Ich bin ein neugieriger Mensch und suche das Gespräch mit Persönlichkeiten, die anders ticken als ich. Dennoch bewege auch ich mich oft in einer Bubble. Befragungen und Statistiken erlauben es mir, aus dieser Bubble hinauszuschauen. Repräsentative Umfragen helfen mir, ein realistisches Bild der Gesellschaft zu erhalten. Und ganz grundsätzlich finde ich, was gibt es Schöneres als Fragen zu stellen und Antworten zu erhalten?

Welche Bedeutung messen Sie wissenschaftlichen Daten und Analysen in einer Demokratie bei?

In den sozialen, aber auch in den klassischen Medien sind die Lärmigen und jene mit den klaren Überzeugungen oft viel besser abgebildet als andere. Empirische Daten sind die grossen Entzerrer, die uns helfen, die Wirklichkeit in ihren wahren Proportionen zu sehen. Sie helfen, miteinander ins Gespräch zu kommen. Dennoch sollte die Politik nicht sich zur Sklavin von Umfrageresultaten machen. In der Politik geht es immer auch darum, Dinge zu tun, die heute noch nicht Mainstream aber dennoch wichtig sind. Dazu braucht es Überzeugungsarbeit.

Warum braucht es in der heutigen Zeit eine Publikation wie den Chancenbarometer? Wie unterscheidet sie sich von anderen Barometern oder Studien?

Es ist die Blickrichtung, die sich unterscheidet. Wie der Name sagt, geht es um Chancen. Es geht um Veränderungspotenzial und die Erweiterung der Möglichkeiten. Gerade in unserer Zeit, in der Pessimismus über das Weltgeschehen derart gross ist, braucht es diese Blickrichtung umso mehr. Wichtig ist dabei allerdings, dass der Chancenbarometer auch dorthin geht und schaut, wo es weh tut. Dort, wo die Stimmung nicht rosig ist.

Wie sehen Sie die Rolle des Chancenbarometers 2024 in der politischen und gesellschaftlichen Diskussion um das Wachstum der Schweiz?

Für mich ist es ein Meilenstein in der Wahrnehmung von Wachstum und Zuwanderung. Wir haben zeigen können, dass es hier nicht primär um Überfremdungsängste geht. Dass die Schweiz ein Einwanderungsland ist, ist breit akzeptiert.
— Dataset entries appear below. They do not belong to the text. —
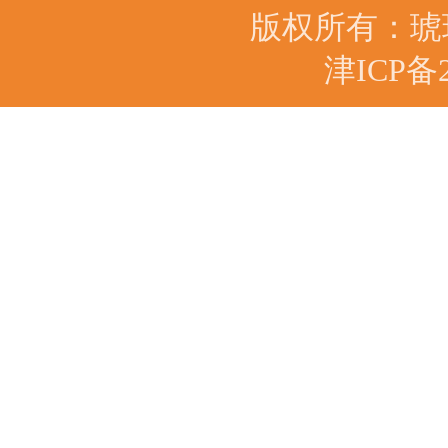
版权所有：琥
津ICP备2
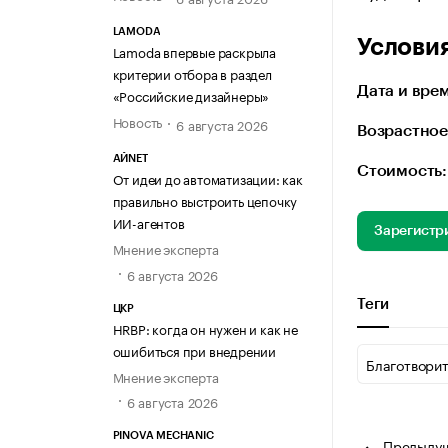
LAMODA
Услови
Lamoda впервые раскрыла
критерии отбора в раздел
Дата и врем
«Российские дизайнеры»
Новость
6 августа 2026
Возрастное
АЙNET
Стоимость:
От идеи до автоматизации: как
правильно выстроить цепочку
ИИ-агентов
Зарегистр
Мнение эксперта
6 августа 2026
Теги
ЦКР
HRBP: когда он нужен и как не
ошибиться при внедрении
Благотвори
Мнение эксперта
6 августа 2026
PINOVA MECHANIC
Предыду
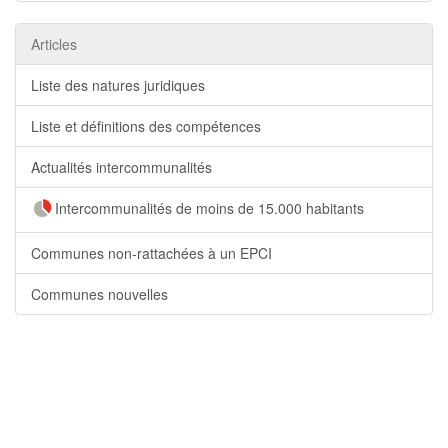
Articles
Liste des natures juridiques
Liste et définitions des compétences
Actualités intercommunalités
Intercommunalités de moins de 15.000 habitants
Communes non-rattachées à un EPCI
Communes nouvelles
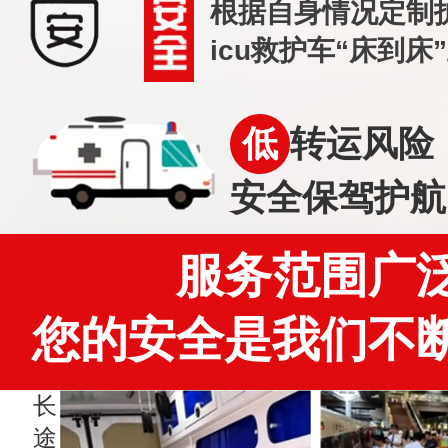
根据自身情况定制
icu救护车“床到床
低
转运风险
安全保驾护航
服务范围广
您的安全是我们不
长
途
Es ist das Tempo und es ist die Belastung der Infrastruktur, die aktuell viele besorgen.

Welche Veränderungen hat der Chancenbarometer 2024 Ihrer Meinung nach konkret angestossen?

Der Chancenbarometer hat die Richtung der Diskussion verändert. Die Publikation hat gezeigt, dass es um das Tempo des Wachstums geht. Und dass von links bis rechts eine überlastete Infrastruktur wahrgenommen wird. Dies ist mit der Erkenntnis verbunden, dass die Schweizer Bevölkerung viel offener und internationaler ist als je.

Eine Kernerkenntnis aus dem aktuellen Chancenbarometer und Ihre persönliche Einordnung dazu?

Es ist der Begriff der «Wachstumsschmerzen», der für mich die Grundstimmung im Chancenbarometer so gut beschreibt. Der beschreiben soll, dass Wachstum, selbst wenn es etwas Positives ist, schmerzhaft sein kann. Ich habe den Begriff dort das erste Mal verwendet und dann wieder in einem Interview am Abstimmungssonntag, als die Stimmbevölkerung die Autobahn- und die beiden Mietvorlagen versenkte. Alle haben dann diesen Begriff aufgenommen. So etwas habe ich noch nie erlebt. Es ist der Chancenbarometer, der diesen Begriff geprägt hat.

Welche Rolle sehen Sie für den Chancenbarometer, um langfristig den gesellschaftlichen Diskurs in der Schweiz zu fördern?

Es gilt an dem Erfolg von 2024 anzuknüpfen. Es braucht die richtige Mischung zwischen Problembenennung und Aufzeigen von Chancen und Perspektiven, die sich daraus ergeben.

Und zum Schluss noch eine persönliche Frage. Losgelöst vom Chancenbarometer: In einer aktuellen Kolumne berichten Sie über die zunehmende Sehnsucht nach starken Führern. Wie beeinflusst diese Entwicklung Ihr persönliches Verständnis von Demokratie und Führung?

Es ist das Gefühl des Kontrollverlusts. Die Wahrnehmung einer Welt der Krisen und des Chaos. Dieser Eindruck wird wesentlich verstärkt durch die sozialen Medien und Tatsache, dass die Welt durch Globalisierung und Digitalisierung zu einer Megacity geschrumpft ist. Autoritäre Figuren inszenieren sich als jene, die Halt und Orientierung geben. Die Demokratie ist ernstlich herausgefordert und es ist deshalb umso wichtiger, dass es uns wieder vermehrt gelingt, Chancen und Perspektiven aufzuzeigen. Sei es auch nur im Kontrast zur Willkür und Tyrannei, wie sie in autoritären Systemen früher oder später immer entstehen.